Shi'ite activist killed in northwest Pakistan

By Staff
|
Google Oneindia News

TANK, Pakistan, Mar 9 (Reuters) Gunmen on a motorcycle shot dead a Shi'ite Muslim activist in northwestern Pakistan today, a day after a member of a Sunni Muslim militant group was killed in a similar attack, police said.

Pakistan's minority Shi'ite community is observing a major religious commemoration today and tomorrow, and police in the south of the country said they had arrested a wanted Sunni militant planning an attack on a Shi'ite procession.

Pakistan has been bedevilled by sectarian violence for years. Thousands have been killed in tit-for-tat attacks by Sunni and Shi'ite militants since the 1980s.

No one claimed responsibility for killing Anwar Abbas Shah as he sat in a shop in the town of Dera Ismail Khan, 270 km (168 miles) southwest of Islamabad. Shah ran a community centre and police said they suspected it was a sectarian attack.

''He died on the spot while a man working for him was wounded,'' said senior police officer Aslam Khattak.

''It appears to be a sectarian attack but we're investigating.'' Yesterday, gunmen killed a member of a banned Sunni militant group in the town.

In a separate incident, suspected Pakistani Taliban militants shot dead an Afghan refugee in the North Waziristan tribal region after accusing him of spying for the United States, residents said.

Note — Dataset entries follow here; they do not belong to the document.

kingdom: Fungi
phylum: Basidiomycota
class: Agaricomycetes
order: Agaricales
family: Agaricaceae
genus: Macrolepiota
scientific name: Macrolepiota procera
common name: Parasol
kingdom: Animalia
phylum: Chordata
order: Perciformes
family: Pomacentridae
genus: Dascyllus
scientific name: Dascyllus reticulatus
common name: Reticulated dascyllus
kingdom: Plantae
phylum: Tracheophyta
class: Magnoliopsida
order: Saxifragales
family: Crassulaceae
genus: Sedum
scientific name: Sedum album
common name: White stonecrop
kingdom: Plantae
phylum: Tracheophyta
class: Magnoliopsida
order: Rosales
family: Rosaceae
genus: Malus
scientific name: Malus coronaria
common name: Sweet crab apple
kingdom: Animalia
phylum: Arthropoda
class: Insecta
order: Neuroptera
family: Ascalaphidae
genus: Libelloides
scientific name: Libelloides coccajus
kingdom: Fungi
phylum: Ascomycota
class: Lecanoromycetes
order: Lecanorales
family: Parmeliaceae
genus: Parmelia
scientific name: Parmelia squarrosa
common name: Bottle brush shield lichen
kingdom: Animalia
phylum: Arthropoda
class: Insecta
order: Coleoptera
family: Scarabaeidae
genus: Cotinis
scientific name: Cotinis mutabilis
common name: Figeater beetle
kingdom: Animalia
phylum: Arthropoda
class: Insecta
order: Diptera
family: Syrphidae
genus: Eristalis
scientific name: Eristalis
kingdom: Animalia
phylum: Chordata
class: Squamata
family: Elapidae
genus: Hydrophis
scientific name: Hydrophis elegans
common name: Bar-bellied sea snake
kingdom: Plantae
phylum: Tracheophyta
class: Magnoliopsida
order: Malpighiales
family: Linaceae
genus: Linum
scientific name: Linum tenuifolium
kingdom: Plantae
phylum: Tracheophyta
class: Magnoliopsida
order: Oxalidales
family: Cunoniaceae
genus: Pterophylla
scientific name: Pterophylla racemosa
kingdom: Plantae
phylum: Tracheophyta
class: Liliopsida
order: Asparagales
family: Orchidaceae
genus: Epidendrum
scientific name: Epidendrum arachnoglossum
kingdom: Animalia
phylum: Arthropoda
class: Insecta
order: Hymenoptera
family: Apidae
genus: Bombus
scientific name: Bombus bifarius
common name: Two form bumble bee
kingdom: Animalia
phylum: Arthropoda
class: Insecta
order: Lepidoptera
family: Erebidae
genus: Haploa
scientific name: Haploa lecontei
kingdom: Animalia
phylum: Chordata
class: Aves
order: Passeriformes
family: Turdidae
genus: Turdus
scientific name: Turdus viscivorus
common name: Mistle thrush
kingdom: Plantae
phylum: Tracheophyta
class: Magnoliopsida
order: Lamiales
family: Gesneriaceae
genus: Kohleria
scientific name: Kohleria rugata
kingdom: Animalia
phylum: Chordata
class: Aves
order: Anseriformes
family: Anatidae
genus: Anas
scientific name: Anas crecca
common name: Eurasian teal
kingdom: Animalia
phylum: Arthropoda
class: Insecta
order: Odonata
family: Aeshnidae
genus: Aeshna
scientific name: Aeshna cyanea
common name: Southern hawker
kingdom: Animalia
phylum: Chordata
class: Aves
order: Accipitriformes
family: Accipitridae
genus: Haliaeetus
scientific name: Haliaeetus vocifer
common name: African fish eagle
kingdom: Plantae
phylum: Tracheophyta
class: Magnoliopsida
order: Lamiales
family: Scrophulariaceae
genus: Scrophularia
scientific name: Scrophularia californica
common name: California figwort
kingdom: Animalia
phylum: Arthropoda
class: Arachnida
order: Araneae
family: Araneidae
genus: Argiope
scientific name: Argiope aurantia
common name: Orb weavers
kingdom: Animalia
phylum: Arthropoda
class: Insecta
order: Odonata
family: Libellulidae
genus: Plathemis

His body was found dumped today.

Militants in Waziristan have killed dozens of people suspected of supporting the Pakistani government or spying for the United States, which has about 27,000 troops in Afghanistan.

Shi'ite Muslims commemorate Chelum, or Arbain, today and tomorrow, a ceremony marking the end of a 40-day period of mourning for the Prophet Mohammad's grandson who died in AD 680.

Police in Pakistan's southern province of Sindh said they had arrested Sunni militant suspect Jaleel Ababaki, who they said had been planning an attack on a Chelum procession in the town of Sukkur tomorrow.

Sukkur police officer Mazhar Nawaz said Ababaki belonged to the Lashkar-e-Jhangvi militant group and was wanted for involvement in a 2004 attack on Shi'ites in the southwestern city of Quetta in which 44 people were killed.

Nawaz said Ababaki had been found with bomb-making material. Several other Lashkar-e-Jhangvi members have been arrested in recent weeks on suspicion of planning attacks on Shi'ites.

Shi'ites make up about 15 per cent of the Sunni-majority country's population.

Separately, police in the northwestern town of Tank arrested two men with explosives today after a tip-off from a suspected suicide bomber arrested in the town yesterday.